(Recorded data)
━━━━━━━━━━━━━━━━━━━━━━━━━━━━━━
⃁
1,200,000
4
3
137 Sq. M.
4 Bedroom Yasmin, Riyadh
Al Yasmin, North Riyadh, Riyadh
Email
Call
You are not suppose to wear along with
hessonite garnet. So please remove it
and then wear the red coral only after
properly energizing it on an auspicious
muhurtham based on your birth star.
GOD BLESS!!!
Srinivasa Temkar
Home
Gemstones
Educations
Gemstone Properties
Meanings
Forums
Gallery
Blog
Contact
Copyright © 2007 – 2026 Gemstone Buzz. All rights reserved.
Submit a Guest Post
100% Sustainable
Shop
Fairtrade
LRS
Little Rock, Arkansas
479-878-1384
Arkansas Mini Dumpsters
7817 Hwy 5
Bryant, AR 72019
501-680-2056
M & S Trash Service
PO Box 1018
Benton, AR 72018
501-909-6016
━━━━━━━━━━━━━━━━━━━━━━━━━━━━━━
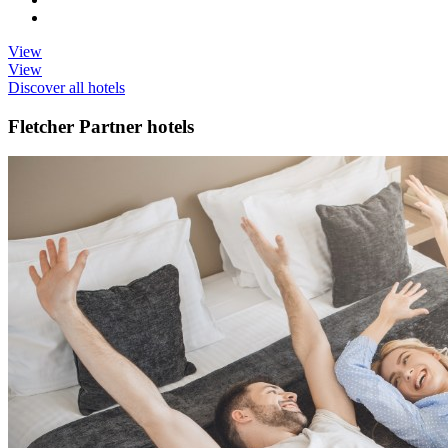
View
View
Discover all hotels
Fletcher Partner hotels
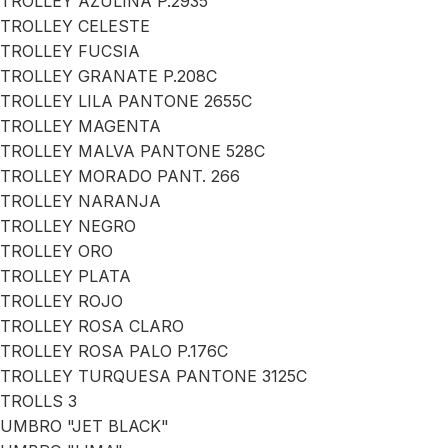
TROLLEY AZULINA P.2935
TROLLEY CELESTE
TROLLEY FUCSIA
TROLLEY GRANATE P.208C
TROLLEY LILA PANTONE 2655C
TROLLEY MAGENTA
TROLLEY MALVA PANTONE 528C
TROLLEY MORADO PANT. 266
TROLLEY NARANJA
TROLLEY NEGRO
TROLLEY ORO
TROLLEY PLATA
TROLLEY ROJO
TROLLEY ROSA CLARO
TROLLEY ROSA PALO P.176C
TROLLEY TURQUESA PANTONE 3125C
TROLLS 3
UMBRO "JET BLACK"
━━━━━━━━━━━━━━━━━━━━━━━━━━━━━━
__What the exercise asks__
Go through the data above and copy each line that holds the word "wear".

__Response to this task__
You are not suppose to wear along with
and then wear the red coral only after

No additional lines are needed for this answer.